→ **Data for this exercise**:
★ ★ ★ ★ ★ ★ ★

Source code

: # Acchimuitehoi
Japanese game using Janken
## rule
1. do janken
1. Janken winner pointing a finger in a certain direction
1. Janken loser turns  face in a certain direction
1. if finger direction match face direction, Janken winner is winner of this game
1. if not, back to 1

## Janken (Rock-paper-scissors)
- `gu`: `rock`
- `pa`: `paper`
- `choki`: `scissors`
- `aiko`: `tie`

★ ★ ★ ★ ★ ★ ★

→ **The problem**:
Return the source text of the records above line for line, changing nothing.

→ **Response area**:
Source code

: # Acchimuitehoi
Japanese game using Janken
## rule
1. do janken
1. Janken winner pointing a finger in a certain direction
1. Janken loser turns  face in a certain direction
1. if finger direction match face direction, Janken winner is winner of this game
1. if not, back to 1

## Janken (Rock-paper-scissors)
- `gu`: `rock`
- `pa`: `paper`
- `choki`: `scissors`
- `aiko`: `tie`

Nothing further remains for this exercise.